Data extracted from a collection:
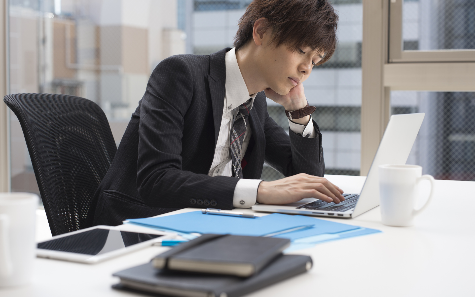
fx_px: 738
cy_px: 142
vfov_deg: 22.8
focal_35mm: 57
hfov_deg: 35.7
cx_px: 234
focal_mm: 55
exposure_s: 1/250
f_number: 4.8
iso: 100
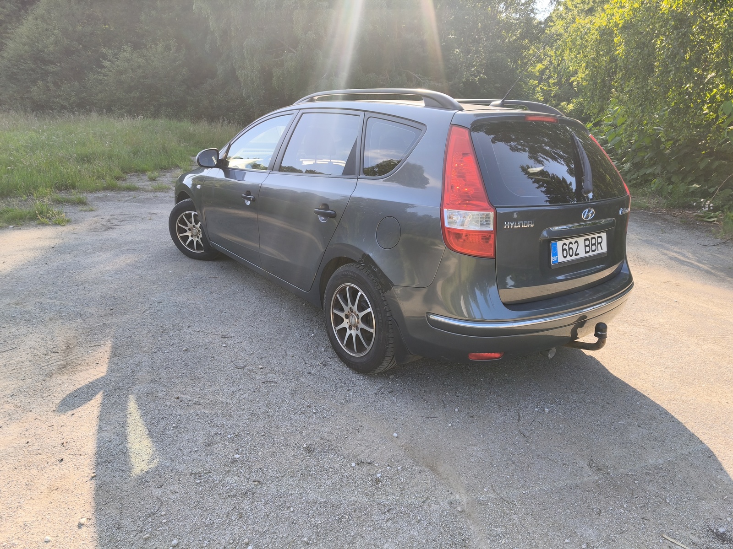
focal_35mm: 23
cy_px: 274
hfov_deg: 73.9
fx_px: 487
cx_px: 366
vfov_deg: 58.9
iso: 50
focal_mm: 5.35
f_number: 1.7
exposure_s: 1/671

AIM OF THE EXERCISE:
Output all of the data word for word, excluding any pictures.

EXPECTED ANSWER:
fx_px: 738
cy_px: 142
vfov_deg: 22.8
focal_35mm: 57
hfov_deg: 35.7
cx_px: 234
focal_mm: 55
exposure_s: 1/250
f_number: 4.8
iso: 100
focal_35mm: 23
cy_px: 274
hfov_deg: 73.9
fx_px: 487
cx_px: 366
vfov_deg: 58.9
iso: 50
focal_mm: 5.35
f_number: 1.7
exposure_s: 1/671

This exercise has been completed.